DATA SECTION Start Marker

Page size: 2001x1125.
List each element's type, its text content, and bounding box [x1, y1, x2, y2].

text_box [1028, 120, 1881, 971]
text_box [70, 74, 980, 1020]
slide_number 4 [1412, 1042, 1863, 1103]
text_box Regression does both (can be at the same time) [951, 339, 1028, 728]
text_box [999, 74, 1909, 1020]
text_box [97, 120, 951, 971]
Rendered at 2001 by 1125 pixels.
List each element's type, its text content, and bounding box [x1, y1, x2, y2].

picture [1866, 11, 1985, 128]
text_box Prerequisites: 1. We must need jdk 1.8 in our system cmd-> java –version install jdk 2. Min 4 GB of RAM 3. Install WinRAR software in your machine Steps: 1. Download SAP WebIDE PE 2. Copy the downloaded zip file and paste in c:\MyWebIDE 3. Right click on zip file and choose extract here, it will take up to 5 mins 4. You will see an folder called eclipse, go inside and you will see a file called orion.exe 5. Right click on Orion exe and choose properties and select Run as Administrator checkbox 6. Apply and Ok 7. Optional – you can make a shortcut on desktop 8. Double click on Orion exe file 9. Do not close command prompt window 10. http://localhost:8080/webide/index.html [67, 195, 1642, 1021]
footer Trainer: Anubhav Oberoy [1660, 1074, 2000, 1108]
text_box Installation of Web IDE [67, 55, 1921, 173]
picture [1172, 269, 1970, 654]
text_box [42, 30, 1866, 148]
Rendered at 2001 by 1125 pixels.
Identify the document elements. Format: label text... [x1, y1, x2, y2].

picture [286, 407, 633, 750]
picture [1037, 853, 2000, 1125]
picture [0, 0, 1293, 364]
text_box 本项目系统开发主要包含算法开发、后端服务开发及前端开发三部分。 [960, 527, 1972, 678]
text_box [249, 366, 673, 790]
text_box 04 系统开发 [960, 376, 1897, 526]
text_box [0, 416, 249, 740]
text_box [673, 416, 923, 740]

DATA SECTION End Marker

### AIM OF THE EXERCISE
Copy every record above out again, word for word.

### WRITTEN RESPONSE
Page size: 2001x1125.
List each element's type, its text content, and bounding box [x1, y1, x2, y2].

text_box [1028, 120, 1881, 971]
text_box [70, 74, 980, 1020]
slide_number 4 [1412, 1042, 1863, 1103]
text_box Regression does both (can be at the same time) [951, 339, 1028, 728]
text_box [999, 74, 1909, 1020]
text_box [97, 120, 951, 971]
Rendered at 2001 by 1125 pixels.
List each element's type, its text content, and bounding box [x1, y1, x2, y2].

picture [1866, 11, 1985, 128]
text_box Prerequisites: 1. We must need jdk 1.8 in our system cmd-> java –version install jdk 2. Min 4 GB of RAM 3. Install WinRAR software in your machine Steps: 1. Download SAP WebIDE PE 2. Copy the downloaded zip file and paste in c:\MyWebIDE 3. Right click on zip file and choose extract here, it will take up to 5 mins 4. You will see an folder called eclipse, go inside and you will see a file called orion.exe 5. Right click on Orion exe and choose properties and select Run as Administrator checkbox 6. Apply and Ok 7. Optional – you can make a shortcut on desktop 8. Double click on Orion exe file 9. Do not close command prompt window 10. http://localhost:8080/webide/index.html [67, 195, 1642, 1021]
footer Trainer: Anubhav Oberoy [1660, 1074, 2000, 1108]
text_box Installation of Web IDE [67, 55, 1921, 173]
picture [1172, 269, 1970, 654]
text_box [42, 30, 1866, 148]
Rendered at 2001 by 1125 pixels.
Identify the document elements. Format: label text... [x1, y1, x2, y2].

picture [286, 407, 633, 750]
picture [1037, 853, 2000, 1125]
picture [0, 0, 1293, 364]
text_box 本项目系统开发主要包含算法开发、后端服务开发及前端开发三部分。 [960, 527, 1972, 678]
text_box [249, 366, 673, 790]
text_box 04 系统开发 [960, 376, 1897, 526]
text_box [0, 416, 249, 740]
text_box [673, 416, 923, 740]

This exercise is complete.